What you are asked to do:
Only the lines that include "down" should be copied from the data below.

The data:
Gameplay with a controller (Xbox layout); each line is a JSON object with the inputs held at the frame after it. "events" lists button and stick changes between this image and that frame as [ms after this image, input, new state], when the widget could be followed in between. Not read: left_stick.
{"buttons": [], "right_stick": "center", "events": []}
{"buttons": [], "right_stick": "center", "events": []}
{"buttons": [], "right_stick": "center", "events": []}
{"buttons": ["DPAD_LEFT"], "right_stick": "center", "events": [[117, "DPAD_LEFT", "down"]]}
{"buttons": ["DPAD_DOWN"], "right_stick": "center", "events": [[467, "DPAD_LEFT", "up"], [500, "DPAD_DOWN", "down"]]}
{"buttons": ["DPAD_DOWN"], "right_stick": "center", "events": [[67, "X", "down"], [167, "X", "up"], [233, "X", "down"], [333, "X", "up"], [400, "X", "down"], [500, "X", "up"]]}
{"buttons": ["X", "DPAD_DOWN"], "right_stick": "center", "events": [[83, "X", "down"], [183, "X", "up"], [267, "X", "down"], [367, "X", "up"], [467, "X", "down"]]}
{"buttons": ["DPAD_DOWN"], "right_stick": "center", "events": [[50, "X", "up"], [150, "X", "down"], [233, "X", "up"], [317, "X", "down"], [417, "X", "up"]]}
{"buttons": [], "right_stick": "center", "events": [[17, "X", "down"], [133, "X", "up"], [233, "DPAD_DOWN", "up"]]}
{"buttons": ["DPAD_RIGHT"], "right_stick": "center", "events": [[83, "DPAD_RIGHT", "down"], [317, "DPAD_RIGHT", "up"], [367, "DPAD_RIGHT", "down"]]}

Task answer:
{"buttons": ["DPAD_LEFT"], "right_stick": "center", "events": [[117, "DPAD_LEFT", "down"]]}
{"buttons": ["DPAD_DOWN"], "right_stick": "center", "events": [[467, "DPAD_LEFT", "up"], [500, "DPAD_DOWN", "down"]]}
{"buttons": ["DPAD_DOWN"], "right_stick": "center", "events": [[67, "X", "down"], [167, "X", "up"], [233, "X", "down"], [333, "X", "up"], [400, "X", "down"], [500, "X", "up"]]}
{"buttons": ["X", "DPAD_DOWN"], "right_stick": "center", "events": [[83, "X", "down"], [183, "X", "up"], [267, "X", "down"], [367, "X", "up"], [467, "X", "down"]]}
{"buttons": ["DPAD_DOWN"], "right_stick": "center", "events": [[50, "X", "up"], [150, "X", "down"], [233, "X", "up"], [317, "X", "down"], [417, "X", "up"]]}
{"buttons": [], "right_stick": "center", "events": [[17, "X", "down"], [133, "X", "up"], [233, "DPAD_DOWN", "up"]]}
{"buttons": ["DPAD_RIGHT"], "right_stick": "center", "events": [[83, "DPAD_RIGHT", "down"], [317, "DPAD_RIGHT", "up"], [367, "DPAD_RIGHT", "down"]]}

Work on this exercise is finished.